A number of factors that are critical to mitochondrial production appear to be low in ME/CFS – suggesting that a hypometabolic state is indeed present:
- Low plasmalogen levels inhibit the breakdown of long-chain fatty acids to compounds the mitochondria needs to produce ATP. (The low plasmalogen levels implicate the peroxisome organelles in the cell).
- Low levels of carnitine may be interfering with ATP production.
- Reduced levels of unsaturated phosphatidylcholines (PCs) may interfere with mitochondrial functioning by impairing the flow of proteins into the cell.
- Low choline levels may indirectly impact mitochondrial functioning by impairing the production of PCs.
Increased Levels of Mitochondrial Antagonists
While people with ME/CFS appear to have low levels of helpful mitochondrial compounds, they appear to have high levels of compounds that can damage the mitochondria.
- High levels of triglycerides plus high levels of oxidative stress suggest the triglycerides may be emitting substances that are impairing ATP production.
- Finding high levels of two intermediate metabolites (α-ketoglutarate (α-KG), succinate) in the electron transport chain where ATP is produced suggested that a blockage or inefficiency had occurred. Increased levels of these substances have been associated with severe metabolic impairments, inflammation, and, once again, increased oxidative stress.

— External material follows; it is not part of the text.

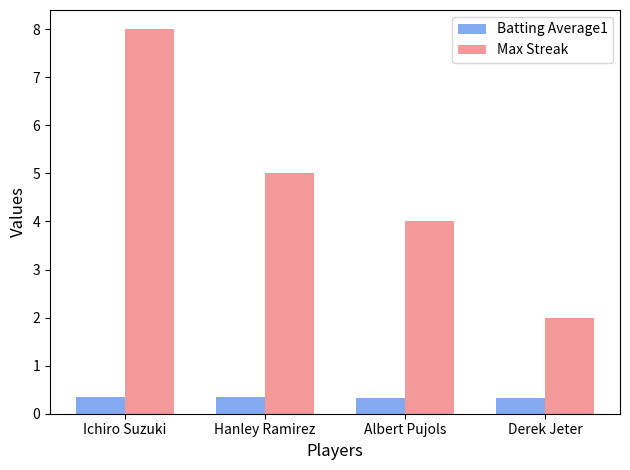

What is the average value of the Max Streak series?

4.8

Moderate Predictive Capacity
For all the interesting findings, the authors were unable to use machine-learning techniques to differentiate the ME/CFS patients from the controls. (They could, however, differentiate the female ME/CFS patients from the female healthy controls). Adding another dataset into the mix helped, but the predictive values were not as high as seen in some other studies. (The models correctly predicted 51-74% of entire ME/CFS group and 62-78% of female ME/CFS patients.)

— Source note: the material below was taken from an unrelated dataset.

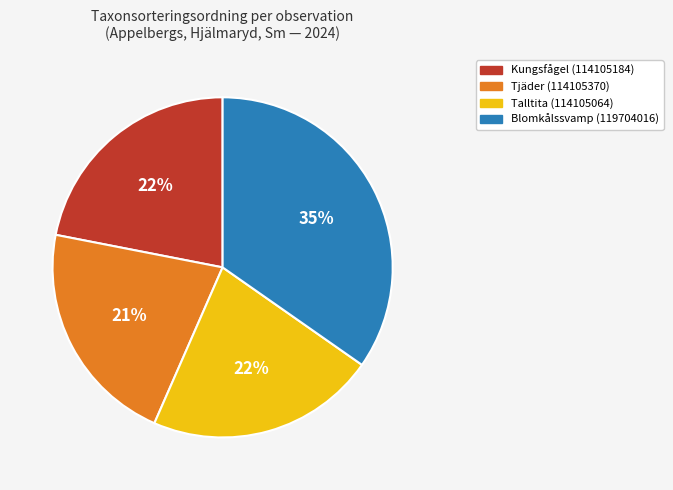

To the nearest percent, what portion does Talltita (114105064) represent?

22%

There’s just no substitute for size. Compare the 84 participants and 612 metabolites assessed in Naviaux’s 2016 study, and the 52 participants and 832 metabolites assessed in Hanson’s 2018 study, with the 197 participants and 888 metabolites assessed in the NIH-funded Lipkin study, and you can see why NIH-funded studies are the cat’s meow.
This present study’s size suggests it’s providing us the most up-to-date assessment of metabolomics to date in ME/CFS. This study’s general findings (decreased phospholipids, problems with ATP generation) did jive with those of past studies, but the specific findings were quite different.
Peroxisomal dysregulation – something that’s hardly been mentioned in ME/CFS before – took center stage in the largest and most comprehensive metabolomic study to date. The nice thing about the peroxisomal dysregulation and other findings in this study was how nicely they fit together.
The reduced plasmalogen levels pointed a finger at the peroxisomal dysregulation, which helped explain the accumulation of the long-chain fatty acids. Besides potentially causing mitochondrial problems, the low carnitine levels may, in part, be due to peroxisomal dysregulation as well. Every one of these problems also potentially increases oxidative stress and impairs membrane integrity.
Reduced levels of unsaturated phosphatidylcholines (PCs) and choline may also impair mitochondrial functioning, plus reduced choline levels could help explain the autonomic nervous system problems in ME/CFS. The fact that both low carnitine and choline levels have been found a number of times in ME/CFS suggests these findings may stick.
Finally, the increased levels of two intermediates in the Krebs or aerobic energy production cycle suggest something has gone awry in the complex process of producing ATP.
Given the size and the increased statistical strength of this study, it was surprising to see that it had a much lower predictive value than Lipkin’s past, smaller study. The fact that merging both metabolomic and metagenomic data points produced a much higher predictive value (.836) than found in this study – with its focus on metabolomic data alone – suggested that a future biomarker for ME/CFS may very well involve multiple systems.
All in all, the study with its interlocking findings presented perhaps the most coherent story yet of mitochondrial dysfunction in ME/CFS.